Akademiker werden wollen - ist der Ruf Motivation genug?

vom 16.10.2014, 19:45 Uhr

Heutzutage studieren mehr Menschen, als noch vor einigen Jahrzehnten und diese Menschen haben natürlich auch unterschiedliche Motivationen. Die Universität möchte natürlich, dass die Leute kommen, weil sie sich für die Bereiche interessieren, man möchte sie wissenschaftlich ausbilden und so ''Nachwuchs züchten'' für die Forschung und Wissenschaft. Es gibt natürlich auch viele Abiturienten, die interessieren sich für bestimmte Bereiche, die man eben nur studieren kann. Und selbst wenn man sich für einen Bereich interessiert, beispielsweise Chemie, dann kann man sich aussuchen, ob man eine Ausbildung macht oder studiert.

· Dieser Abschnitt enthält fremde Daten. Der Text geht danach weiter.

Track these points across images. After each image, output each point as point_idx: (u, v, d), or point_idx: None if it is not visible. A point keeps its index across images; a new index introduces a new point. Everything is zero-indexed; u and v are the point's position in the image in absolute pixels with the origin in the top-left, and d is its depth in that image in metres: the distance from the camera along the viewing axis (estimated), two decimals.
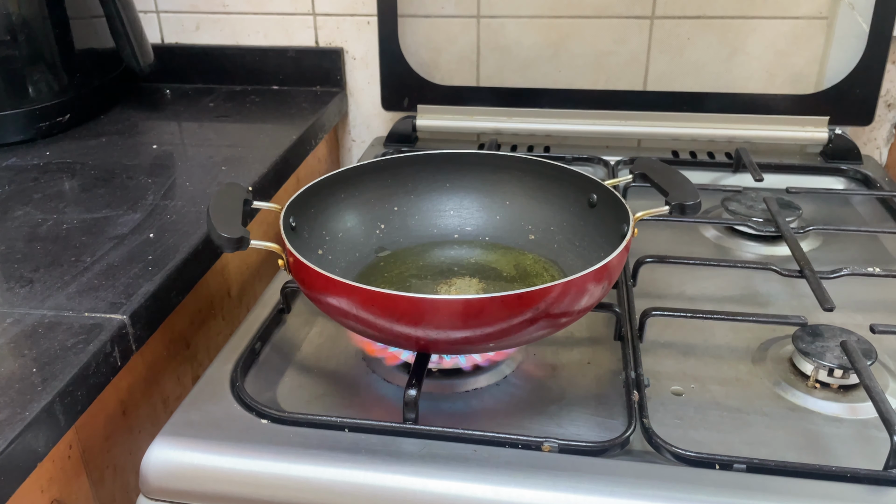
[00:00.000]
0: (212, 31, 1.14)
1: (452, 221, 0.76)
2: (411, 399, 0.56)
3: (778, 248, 0.82)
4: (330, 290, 0.56)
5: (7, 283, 0.66)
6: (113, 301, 0.63)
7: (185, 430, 0.56)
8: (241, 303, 0.87)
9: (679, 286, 0.75)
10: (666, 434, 0.54)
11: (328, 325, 0.70)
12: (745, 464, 0.52)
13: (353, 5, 1.09)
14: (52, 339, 0.58)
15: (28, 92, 0.94)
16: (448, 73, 1.09)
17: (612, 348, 0.66)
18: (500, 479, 0.52)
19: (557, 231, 0.72)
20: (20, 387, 0.53)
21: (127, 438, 0.67)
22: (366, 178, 0.74)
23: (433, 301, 0.53)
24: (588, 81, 1.06)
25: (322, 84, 1.13)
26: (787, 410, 0.59)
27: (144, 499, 0.56)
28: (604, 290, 0.58)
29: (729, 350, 0.66)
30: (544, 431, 0.57)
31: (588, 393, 0.61)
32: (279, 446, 0.55)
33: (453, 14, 1.05)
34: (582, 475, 0.52)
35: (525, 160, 0.75)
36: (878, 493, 0.50)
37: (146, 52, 1.00)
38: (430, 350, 0.58)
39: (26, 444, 0.50)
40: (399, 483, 0.52)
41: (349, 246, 0.72)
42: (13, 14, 0.91)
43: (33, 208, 0.79)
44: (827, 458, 0.54)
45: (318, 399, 0.62)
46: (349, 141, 1.19)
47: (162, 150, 0.93)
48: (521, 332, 0.56)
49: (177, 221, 0.76)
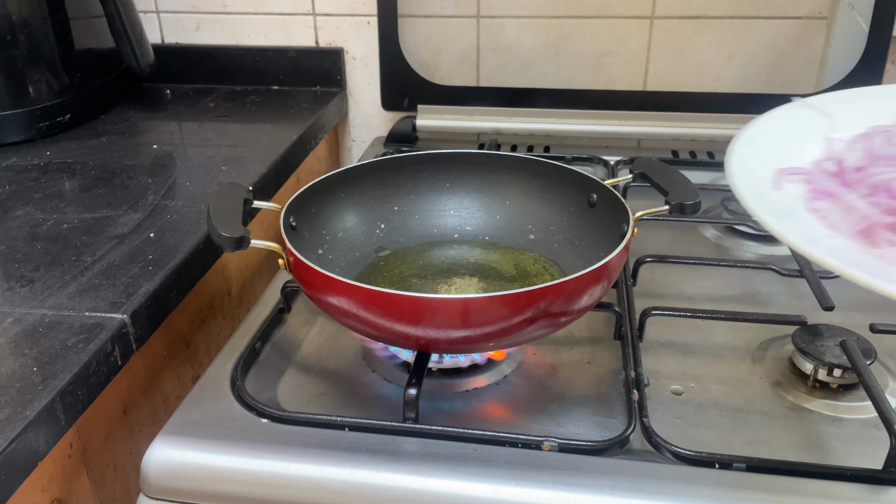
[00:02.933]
0: (212, 31, 1.14)
1: (452, 221, 0.76)
2: (411, 398, 0.56)
3: (778, 248, 0.82)
4: (330, 289, 0.56)
5: (7, 282, 0.66)
6: (113, 300, 0.63)
7: (186, 430, 0.57)
8: (241, 302, 0.87)
9: (679, 286, 0.75)
10: (666, 433, 0.54)
11: (328, 324, 0.70)
12: (744, 463, 0.52)
13: (353, 5, 1.09)
14: (52, 339, 0.58)
15: (28, 92, 0.94)
16: (448, 73, 1.09)
17: (612, 348, 0.66)
18: (500, 479, 0.52)
19: (557, 231, 0.72)
20: (21, 386, 0.54)
21: (127, 438, 0.67)
22: (366, 178, 0.74)
23: (433, 300, 0.53)
24: (588, 81, 1.06)
25: (322, 84, 1.13)
26: (786, 410, 0.59)
27: (145, 498, 0.56)
28: (603, 290, 0.59)
29: (729, 350, 0.66)
30: (544, 431, 0.57)
31: (588, 392, 0.61)
32: (279, 446, 0.55)
33: (453, 14, 1.06)
34: (582, 474, 0.52)
35: (525, 160, 0.75)
36: (878, 493, 0.50)
37: (146, 52, 1.00)
38: (430, 349, 0.58)
39: (27, 443, 0.50)
40: (399, 482, 0.52)
41: (349, 245, 0.72)
42: (13, 14, 0.91)
43: (34, 208, 0.79)
44: (827, 458, 0.55)
45: (318, 398, 0.62)
46: (349, 141, 1.19)
47: (162, 150, 0.94)
48: (521, 332, 0.56)
49: (177, 221, 0.76)
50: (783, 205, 0.45)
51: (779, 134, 0.52)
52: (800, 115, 0.53)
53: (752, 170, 0.48)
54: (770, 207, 0.44)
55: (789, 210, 0.44)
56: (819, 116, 0.50)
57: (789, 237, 0.41)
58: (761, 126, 0.52)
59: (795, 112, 0.53)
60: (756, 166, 0.48)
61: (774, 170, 0.47)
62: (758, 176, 0.47)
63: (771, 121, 0.53)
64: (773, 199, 0.46)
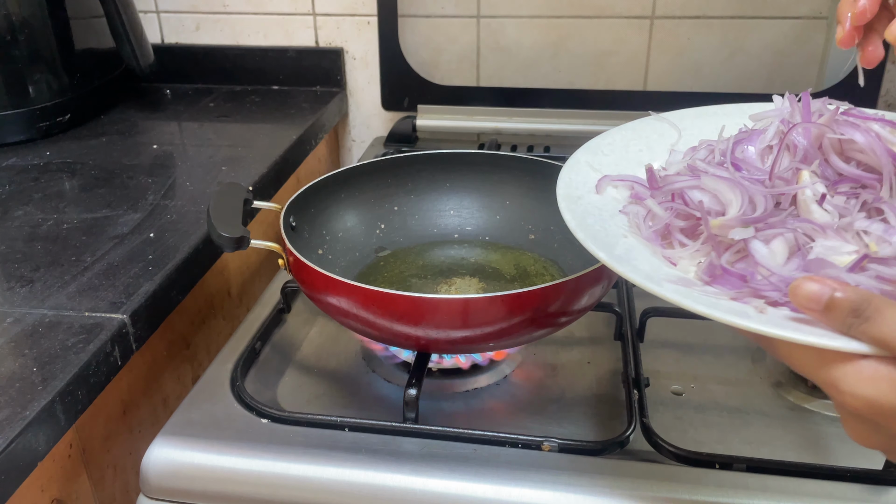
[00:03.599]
0: (212, 31, 1.14)
1: (452, 221, 0.76)
2: (411, 399, 0.56)
3: None
4: (330, 289, 0.56)
5: (7, 282, 0.66)
6: (113, 301, 0.63)
7: (186, 430, 0.57)
8: (241, 302, 0.87)
9: None
10: (666, 434, 0.54)
11: (328, 324, 0.70)
12: (744, 463, 0.52)
13: (353, 5, 1.09)
14: (52, 339, 0.58)
15: (28, 92, 0.94)
16: (448, 73, 1.09)
17: (612, 348, 0.66)
18: (500, 479, 0.52)
19: (557, 231, 0.72)
20: (20, 386, 0.53)
21: (127, 438, 0.67)
22: (366, 178, 0.74)
23: (433, 301, 0.53)
24: (588, 81, 1.06)
25: (322, 84, 1.13)
26: (786, 410, 0.59)
27: (145, 498, 0.56)
28: (603, 290, 0.59)
29: (729, 350, 0.66)
30: (544, 431, 0.57)
31: (588, 393, 0.61)
32: (279, 446, 0.55)
33: (453, 14, 1.06)
34: (582, 475, 0.52)
35: (525, 160, 0.75)
36: (878, 493, 0.50)
37: (146, 52, 1.00)
38: (430, 350, 0.58)
39: (27, 443, 0.50)
40: (399, 483, 0.52)
41: (349, 245, 0.72)
42: (13, 14, 0.91)
43: (33, 208, 0.79)
44: (827, 458, 0.55)
45: (318, 398, 0.62)
46: (349, 141, 1.19)
47: (162, 150, 0.94)
48: (521, 332, 0.56)
49: (177, 221, 0.76)
50: (595, 207, 0.48)
51: (624, 145, 0.54)
52: (651, 128, 0.56)
53: (582, 174, 0.51)
54: (576, 208, 0.46)
55: (599, 212, 0.47)
56: (671, 130, 0.52)
57: (578, 234, 0.44)
58: (608, 136, 0.55)
59: (648, 125, 0.56)
60: (588, 172, 0.51)
61: (602, 176, 0.50)
62: (585, 180, 0.50)
63: (620, 132, 0.56)
64: (590, 201, 0.48)
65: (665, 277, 0.41)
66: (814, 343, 0.33)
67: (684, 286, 0.40)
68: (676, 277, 0.41)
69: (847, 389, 0.32)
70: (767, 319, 0.36)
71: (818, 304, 0.34)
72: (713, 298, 0.39)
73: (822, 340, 0.33)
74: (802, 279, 0.35)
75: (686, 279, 0.41)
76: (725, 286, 0.40)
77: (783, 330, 0.34)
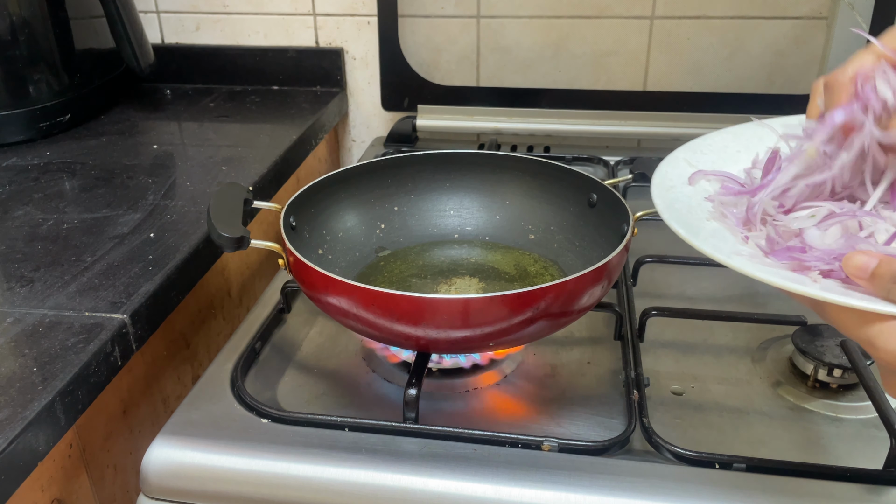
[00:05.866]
0: (212, 31, 1.14)
1: (452, 221, 0.76)
2: (411, 398, 0.56)
3: None
4: (330, 289, 0.56)
5: (7, 282, 0.66)
6: (113, 300, 0.63)
7: (186, 430, 0.57)
8: (241, 303, 0.87)
9: (679, 286, 0.75)
10: (666, 433, 0.55)
11: (328, 324, 0.70)
12: (744, 463, 0.52)
13: (353, 5, 1.09)
14: (52, 339, 0.58)
15: (28, 92, 0.94)
16: (448, 73, 1.09)
17: (612, 348, 0.66)
18: (500, 479, 0.52)
19: (557, 231, 0.72)
20: (21, 386, 0.53)
21: (127, 438, 0.67)
22: (366, 178, 0.74)
23: (433, 301, 0.53)
24: (588, 81, 1.06)
25: (322, 84, 1.13)
26: (786, 410, 0.59)
27: (145, 498, 0.56)
28: (603, 290, 0.59)
29: (729, 350, 0.66)
30: (544, 431, 0.57)
31: (588, 392, 0.61)
32: (279, 446, 0.55)
33: (453, 14, 1.06)
34: (582, 474, 0.52)
35: (525, 160, 0.75)
36: (878, 493, 0.50)
37: (146, 52, 1.00)
38: (431, 350, 0.58)
39: (27, 443, 0.50)
40: (399, 483, 0.52)
41: (349, 245, 0.72)
42: (13, 14, 0.91)
43: (33, 208, 0.79)
44: (827, 458, 0.55)
45: (318, 398, 0.62)
46: (349, 141, 1.19)
47: (162, 150, 0.94)
48: (521, 332, 0.56)
49: (177, 221, 0.76)
50: (685, 195, 0.51)
51: (723, 146, 0.56)
52: (751, 132, 0.57)
53: (678, 168, 0.53)
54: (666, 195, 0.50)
55: (688, 199, 0.50)
56: (771, 135, 0.53)
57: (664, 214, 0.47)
58: (708, 138, 0.58)
59: (749, 129, 0.58)
60: (684, 167, 0.53)
61: (696, 170, 0.53)
62: (680, 174, 0.53)
63: (720, 134, 0.58)
64: (681, 191, 0.51)
65: (734, 251, 0.45)
66: (856, 305, 0.38)
67: (749, 259, 0.44)
68: (745, 251, 0.45)
69: (882, 346, 0.37)
70: (821, 286, 0.41)
71: (865, 272, 0.39)
72: (778, 269, 0.43)
73: (862, 303, 0.38)
74: (854, 252, 0.40)
75: (752, 252, 0.45)
76: (781, 258, 0.44)
77: (834, 294, 0.39)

Ich denke dennoch, dass der Anteil an Studierenden, die das Fach studieren, weil sie wissbegierig sind und auf dem Bereich forschen wollen, eher gering ist. Politisch war das ja sogar so vorgesehen, man wollte das die meisten nach dem Bachelor abgehen, wo sie ja nur Grundwissen haben und dann in der Industrie arbeiten. Das die Industrie die Bachelor nicht wollte, ist wieder eine andere Sache.

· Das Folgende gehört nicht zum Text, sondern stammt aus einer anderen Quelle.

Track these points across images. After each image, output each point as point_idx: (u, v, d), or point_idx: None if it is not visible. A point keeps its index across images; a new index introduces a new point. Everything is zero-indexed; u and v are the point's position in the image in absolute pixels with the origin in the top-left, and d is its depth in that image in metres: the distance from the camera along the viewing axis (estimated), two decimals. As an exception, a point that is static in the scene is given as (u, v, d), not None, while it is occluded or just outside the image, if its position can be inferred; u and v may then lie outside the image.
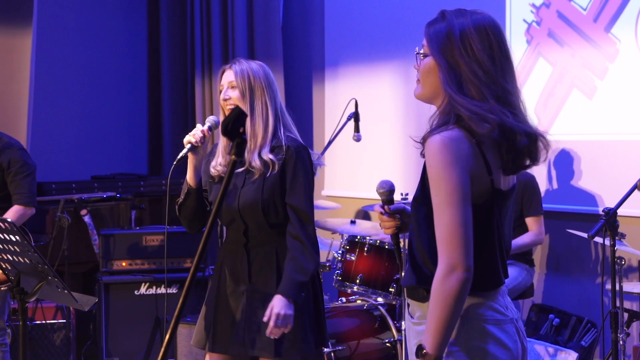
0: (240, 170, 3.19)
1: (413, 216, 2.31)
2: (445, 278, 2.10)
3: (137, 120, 7.37)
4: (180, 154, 3.11)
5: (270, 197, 3.13)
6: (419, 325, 2.30)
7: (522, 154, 2.23)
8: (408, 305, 2.39)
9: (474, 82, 2.19)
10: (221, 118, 3.23)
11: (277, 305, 3.04)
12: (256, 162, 3.13)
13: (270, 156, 3.13)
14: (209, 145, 3.60)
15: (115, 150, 7.16)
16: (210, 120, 3.20)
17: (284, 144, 3.16)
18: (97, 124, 7.04)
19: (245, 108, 3.16)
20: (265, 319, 3.05)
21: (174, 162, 3.11)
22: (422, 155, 2.24)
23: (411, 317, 2.36)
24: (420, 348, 2.16)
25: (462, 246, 2.11)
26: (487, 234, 2.21)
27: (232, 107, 3.19)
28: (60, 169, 6.65)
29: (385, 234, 2.57)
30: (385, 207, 2.53)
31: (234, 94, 3.18)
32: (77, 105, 6.93)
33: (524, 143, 2.21)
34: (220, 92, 3.23)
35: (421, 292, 2.28)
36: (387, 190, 2.52)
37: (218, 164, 3.24)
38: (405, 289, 2.38)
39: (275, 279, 3.15)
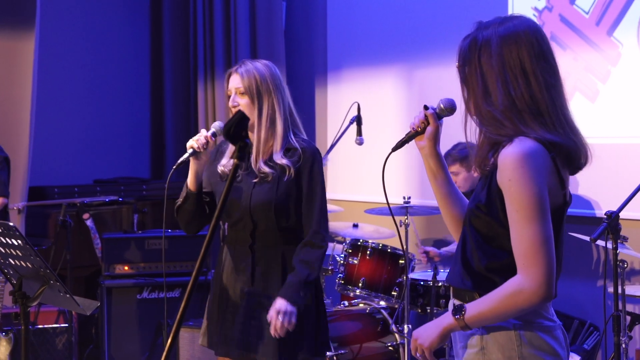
0: (250, 171, 3.16)
1: (470, 222, 2.27)
2: (528, 292, 2.10)
3: (140, 124, 7.37)
4: (182, 158, 3.08)
5: (284, 199, 3.11)
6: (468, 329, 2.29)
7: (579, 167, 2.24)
8: (454, 305, 2.36)
9: (502, 91, 2.17)
10: None
11: (280, 304, 3.03)
12: (265, 168, 3.11)
13: (285, 160, 3.10)
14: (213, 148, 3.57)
15: (117, 154, 7.16)
16: (215, 126, 3.15)
17: (298, 146, 3.13)
18: (100, 128, 7.05)
19: (254, 112, 3.13)
20: (268, 317, 3.03)
21: (174, 166, 3.07)
22: (482, 170, 2.23)
23: None
24: (461, 308, 2.18)
25: (548, 263, 2.11)
26: (557, 249, 2.19)
27: None
28: (62, 173, 6.65)
29: (412, 127, 2.51)
30: (430, 113, 2.45)
31: (243, 101, 3.14)
32: (79, 109, 6.94)
33: (579, 157, 2.22)
34: (229, 97, 3.19)
35: (475, 295, 2.26)
36: (447, 108, 2.42)
37: (224, 165, 3.21)
38: (452, 289, 2.36)
39: (280, 283, 3.12)
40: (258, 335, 3.11)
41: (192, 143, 3.07)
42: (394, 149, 2.49)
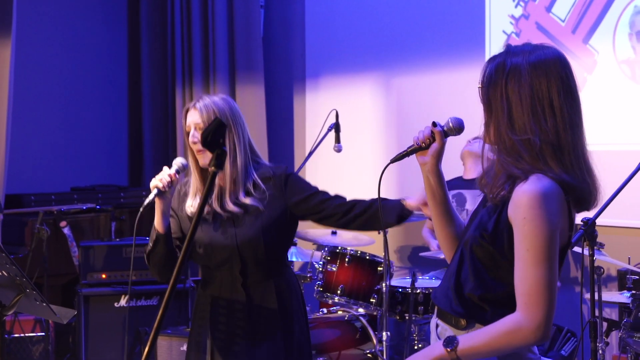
0: (219, 213, 3.06)
1: (470, 247, 2.24)
2: (525, 331, 2.09)
3: (117, 131, 7.34)
4: (147, 200, 2.96)
5: (272, 231, 3.04)
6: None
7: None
8: (437, 325, 2.35)
9: (528, 122, 2.14)
10: (190, 159, 3.12)
11: None
12: (233, 208, 3.03)
13: (248, 200, 3.03)
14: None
15: (95, 162, 7.12)
16: (177, 162, 3.05)
17: (269, 175, 3.08)
18: (77, 135, 7.01)
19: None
20: None
21: (140, 209, 2.95)
22: (495, 200, 2.20)
23: (439, 338, 2.31)
24: (453, 341, 2.15)
25: (549, 307, 2.09)
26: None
27: (202, 150, 3.06)
28: (39, 181, 6.61)
29: (416, 141, 2.40)
30: (438, 130, 2.36)
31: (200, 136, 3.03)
32: (56, 116, 6.90)
33: (589, 198, 2.22)
34: (188, 133, 3.11)
35: (462, 322, 2.25)
36: (456, 127, 2.37)
37: (192, 205, 3.12)
38: (437, 309, 2.34)
39: (278, 315, 3.05)
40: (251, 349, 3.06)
41: (157, 183, 2.97)
42: (393, 161, 2.44)
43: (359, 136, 6.02)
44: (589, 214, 3.36)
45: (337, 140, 4.95)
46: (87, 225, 5.94)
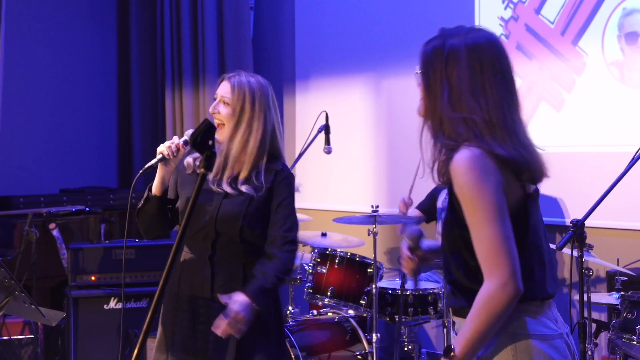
0: (216, 191, 3.08)
1: (446, 239, 2.28)
2: (495, 294, 2.08)
3: (107, 133, 7.33)
4: (150, 163, 3.01)
5: (253, 215, 3.03)
6: None
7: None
8: (453, 323, 2.37)
9: (466, 101, 2.18)
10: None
11: (240, 304, 2.90)
12: (226, 188, 3.04)
13: (244, 188, 3.03)
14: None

Viele werden sich vermutlich auch für das Studium entschieden haben, weil man dort (angeblich) mehr verdient. Früher war das bestimmt so, heute nicht mehr. Jemand der studiert hat, bekommt mitunter auch nur so viel, wie jemand der eine Ausbildung gemacht hat. Der Auszubildende ist ja auch deutlich früher fertig, als jemand der promoviert hat und ist in der Zwischenzeit vermutlich im Gehalt auch schon angestiegen. Für Auszubildende gibt es heute sehr lukrative Stellen, ich bin immer wieder überrascht, wenn ich höre, wie viel mein Bruder in seiner Ausbildung verdient. Das sind so Beispiele, die ganz klar aufzeigen, dass es mitunter eben keine finanziellen Vorteile hat, zu studieren. Ganz im Gegenteil sogar, man arbeitet über Jahre hart und am Existenzminimum und verdient nachher so viel, wie jemand der eine Ausbildung gemacht hat, die eher einfach war.

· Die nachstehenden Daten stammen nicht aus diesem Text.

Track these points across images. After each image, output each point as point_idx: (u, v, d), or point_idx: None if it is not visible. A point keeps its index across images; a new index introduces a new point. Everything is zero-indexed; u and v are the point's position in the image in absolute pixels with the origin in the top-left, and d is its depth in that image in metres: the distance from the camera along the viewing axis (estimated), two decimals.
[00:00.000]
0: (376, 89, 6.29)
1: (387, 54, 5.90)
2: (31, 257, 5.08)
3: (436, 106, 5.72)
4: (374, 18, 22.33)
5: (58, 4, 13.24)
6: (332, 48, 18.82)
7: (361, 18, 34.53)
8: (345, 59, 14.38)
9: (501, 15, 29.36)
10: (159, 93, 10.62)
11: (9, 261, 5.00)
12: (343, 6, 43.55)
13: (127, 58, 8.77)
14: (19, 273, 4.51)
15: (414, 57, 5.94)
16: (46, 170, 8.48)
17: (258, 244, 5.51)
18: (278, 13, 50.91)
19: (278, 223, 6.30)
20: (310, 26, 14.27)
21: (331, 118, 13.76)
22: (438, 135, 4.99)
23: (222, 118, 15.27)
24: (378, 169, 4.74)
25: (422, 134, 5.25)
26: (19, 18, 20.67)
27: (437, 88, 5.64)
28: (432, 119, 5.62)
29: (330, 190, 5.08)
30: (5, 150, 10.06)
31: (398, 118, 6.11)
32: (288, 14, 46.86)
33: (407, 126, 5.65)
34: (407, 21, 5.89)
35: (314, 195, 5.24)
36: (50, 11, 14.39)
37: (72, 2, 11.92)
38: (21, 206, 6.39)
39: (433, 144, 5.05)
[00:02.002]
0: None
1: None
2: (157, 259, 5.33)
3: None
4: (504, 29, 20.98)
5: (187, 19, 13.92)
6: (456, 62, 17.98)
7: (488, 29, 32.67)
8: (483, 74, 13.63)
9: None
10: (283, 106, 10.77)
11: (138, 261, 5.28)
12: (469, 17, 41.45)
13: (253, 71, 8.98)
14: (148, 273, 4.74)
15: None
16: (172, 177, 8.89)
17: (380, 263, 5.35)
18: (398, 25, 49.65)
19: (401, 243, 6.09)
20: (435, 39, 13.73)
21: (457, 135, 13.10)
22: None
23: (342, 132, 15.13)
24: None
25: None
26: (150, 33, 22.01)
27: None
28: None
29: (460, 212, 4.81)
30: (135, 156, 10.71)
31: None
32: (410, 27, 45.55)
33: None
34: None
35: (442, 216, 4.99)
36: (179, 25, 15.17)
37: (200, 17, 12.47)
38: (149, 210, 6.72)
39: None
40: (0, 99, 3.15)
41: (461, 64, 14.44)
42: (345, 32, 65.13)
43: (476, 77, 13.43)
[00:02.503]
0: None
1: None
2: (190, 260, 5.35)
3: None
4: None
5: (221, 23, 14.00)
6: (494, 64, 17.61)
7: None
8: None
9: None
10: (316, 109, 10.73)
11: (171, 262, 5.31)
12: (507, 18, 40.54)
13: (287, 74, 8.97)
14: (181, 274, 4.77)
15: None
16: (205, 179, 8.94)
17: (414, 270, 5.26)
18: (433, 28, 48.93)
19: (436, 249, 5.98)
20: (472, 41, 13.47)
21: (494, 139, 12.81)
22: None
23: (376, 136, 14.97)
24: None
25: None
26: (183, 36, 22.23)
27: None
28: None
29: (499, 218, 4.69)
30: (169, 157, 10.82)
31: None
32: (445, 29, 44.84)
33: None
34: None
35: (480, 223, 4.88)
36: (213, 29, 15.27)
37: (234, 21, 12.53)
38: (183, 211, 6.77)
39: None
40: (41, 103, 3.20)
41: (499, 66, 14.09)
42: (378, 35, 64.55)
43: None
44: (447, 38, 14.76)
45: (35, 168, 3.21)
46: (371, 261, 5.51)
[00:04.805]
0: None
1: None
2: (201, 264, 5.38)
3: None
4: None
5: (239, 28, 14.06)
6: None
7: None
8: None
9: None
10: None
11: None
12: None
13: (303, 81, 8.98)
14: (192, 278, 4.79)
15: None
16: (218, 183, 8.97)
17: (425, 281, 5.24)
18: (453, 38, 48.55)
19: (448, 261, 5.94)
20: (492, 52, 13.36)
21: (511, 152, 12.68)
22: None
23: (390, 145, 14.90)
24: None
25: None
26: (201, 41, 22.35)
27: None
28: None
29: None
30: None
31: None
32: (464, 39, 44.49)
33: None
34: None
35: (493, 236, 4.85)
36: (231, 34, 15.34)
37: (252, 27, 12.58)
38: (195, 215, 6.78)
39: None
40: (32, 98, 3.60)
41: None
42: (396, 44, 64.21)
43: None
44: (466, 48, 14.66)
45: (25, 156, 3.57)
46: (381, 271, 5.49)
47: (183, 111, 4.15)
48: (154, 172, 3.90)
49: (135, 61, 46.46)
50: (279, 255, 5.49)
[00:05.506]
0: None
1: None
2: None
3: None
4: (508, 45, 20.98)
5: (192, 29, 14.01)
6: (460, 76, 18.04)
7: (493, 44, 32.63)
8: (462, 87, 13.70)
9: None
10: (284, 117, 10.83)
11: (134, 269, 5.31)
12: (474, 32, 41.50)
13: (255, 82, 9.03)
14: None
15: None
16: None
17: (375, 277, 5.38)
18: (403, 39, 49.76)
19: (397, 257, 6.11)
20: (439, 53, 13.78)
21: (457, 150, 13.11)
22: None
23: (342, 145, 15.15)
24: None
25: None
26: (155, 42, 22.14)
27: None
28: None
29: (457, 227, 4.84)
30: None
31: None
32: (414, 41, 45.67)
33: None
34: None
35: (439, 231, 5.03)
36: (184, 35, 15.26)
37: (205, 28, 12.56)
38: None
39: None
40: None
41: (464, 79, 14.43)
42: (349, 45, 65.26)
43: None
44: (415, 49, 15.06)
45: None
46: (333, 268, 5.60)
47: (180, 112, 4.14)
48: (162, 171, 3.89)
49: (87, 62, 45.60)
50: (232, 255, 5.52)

Aber das ist keine Ausrede, wenn ich sowas auf den Tisch bringe, dann heißt es immer direkt, aber das kann man doch so nicht sagen, wer studiert, der interessiert sich für den Bereich, der muss sein Wissen an die Menschheit weitergeben, seine Fähigkeiten nutzen. Klar, so könnte man das sehen, der schlaue Mensch der sich für die Menschheit aufopfert, weil er sich zufällig für einen Bereich interessiert, der ein langes und anstrengendes Studium erfordert. Nicht jeder kann das und wer es kann, der muss diese Fähigkeit auch nutzen. Das musste ich mir schon oft anhören, dennoch kann ich leider nicht sagen, dass ich irgendwie patriotisch veranlagt wäre oder aus Menschenliebe handeln würde. Ich mache das eigentlich nur zu meinem Vorteil, ich möchte später Geld verdienen und das möglichst auch in einem guten Verhältnis, zu der Anstrengung, die mich das Studium gekostet hat.

Nicht in jedem Studienfach ist diese Bezahlung noch gegeben, mitunter muss man eben damit rechnen, dass man auch nicht mehr bekommt, als jemand der eine Ausbildung in einem Bereich gemacht hat, wo es gerade einen Mangel an Arbeitskräften gab und wo man dann eben mit einem guten Gehalt gelockt hat. Dennoch kann das Studium eine gute und stabile Lebensgrundlage bieten, vorausgesetzt natürlich man informiert sich vorher und studiert auch auf einem Bereich, in dem Leute gebraucht werden und nicht gerade Kunstwissenschaften oder Philosophie.

Daneben habe ich teilweise auch das Gefühl, dass viele studieren, weil es zum guten Ton gehört, sozusagen. Als Akademiker ist man ja angesehen. Wenn man aus einer Akademikerfamilie kommt, würde man auf einen herabblicken, wenn man nur eine Ausbildung macht. Und da heute immer mehr Leute studieren, möchte man ja zur Elite gehören. Dieser Eindruck bestätigt sich, wenn man sich auf dem Campus umschaut. Ich finde, dass viele Akademiker sich extrem viel auf ihren Ruf einbilden und das auch nach außen hin zeigen, sich als etwas besseres empfinden. Das zeigt sich in herablassenden Äußerungen und arrogantem Benehmen. Bereits im ersten Semester dürfen die Markenklamotten nicht fehlen. Besonders ausgeprägt ist dieses Verhalten bei einigen Juristen (nicht immer) und ganz stark bei Medizinern.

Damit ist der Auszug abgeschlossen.